About this exercise: How many lines in the listing below include the word "shoulder"? Reply with the count alone.

BEGIN

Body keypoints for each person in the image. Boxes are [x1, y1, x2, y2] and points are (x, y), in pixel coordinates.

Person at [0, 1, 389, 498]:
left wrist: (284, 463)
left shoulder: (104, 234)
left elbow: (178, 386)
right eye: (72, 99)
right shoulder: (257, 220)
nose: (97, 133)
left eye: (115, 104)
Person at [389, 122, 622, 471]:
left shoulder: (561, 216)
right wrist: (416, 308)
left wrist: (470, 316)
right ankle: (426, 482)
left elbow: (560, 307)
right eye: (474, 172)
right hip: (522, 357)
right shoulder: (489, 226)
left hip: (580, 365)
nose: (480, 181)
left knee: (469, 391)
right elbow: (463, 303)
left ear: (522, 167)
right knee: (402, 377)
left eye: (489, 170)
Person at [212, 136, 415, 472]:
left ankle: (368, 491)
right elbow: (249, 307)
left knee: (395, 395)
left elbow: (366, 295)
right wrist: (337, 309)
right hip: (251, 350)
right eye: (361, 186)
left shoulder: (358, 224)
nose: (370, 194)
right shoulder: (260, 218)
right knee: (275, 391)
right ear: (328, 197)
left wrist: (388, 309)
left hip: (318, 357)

END
BEGIN

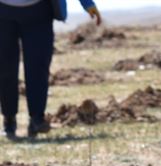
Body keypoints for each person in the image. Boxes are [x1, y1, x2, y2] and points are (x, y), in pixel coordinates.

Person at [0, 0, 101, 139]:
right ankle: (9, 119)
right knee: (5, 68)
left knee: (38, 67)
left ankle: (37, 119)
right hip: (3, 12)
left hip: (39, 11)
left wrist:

END
BEGIN

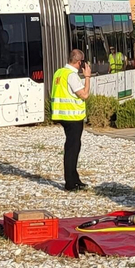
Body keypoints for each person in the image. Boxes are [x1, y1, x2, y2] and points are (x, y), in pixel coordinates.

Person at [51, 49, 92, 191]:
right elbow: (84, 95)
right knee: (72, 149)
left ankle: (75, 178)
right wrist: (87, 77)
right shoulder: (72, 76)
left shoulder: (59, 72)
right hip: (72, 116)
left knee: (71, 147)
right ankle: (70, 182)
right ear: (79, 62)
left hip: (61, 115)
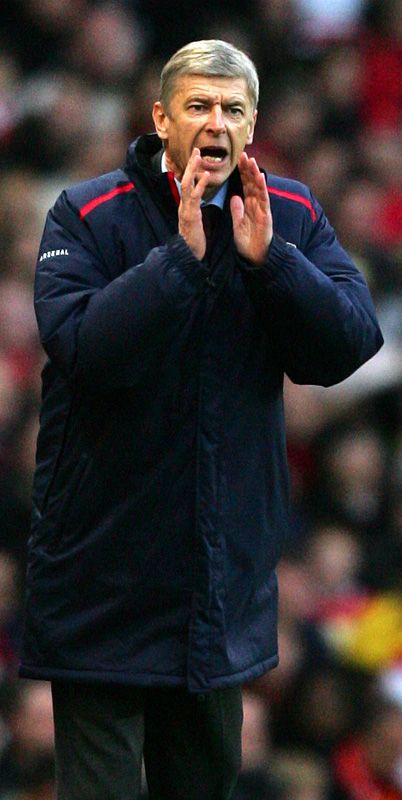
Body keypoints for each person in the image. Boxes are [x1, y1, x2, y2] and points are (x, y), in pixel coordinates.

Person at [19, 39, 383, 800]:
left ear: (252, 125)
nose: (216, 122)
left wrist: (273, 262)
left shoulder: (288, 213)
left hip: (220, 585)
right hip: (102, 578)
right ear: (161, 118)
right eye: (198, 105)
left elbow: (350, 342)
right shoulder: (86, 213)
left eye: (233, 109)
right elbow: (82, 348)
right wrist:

END

Written answer: 10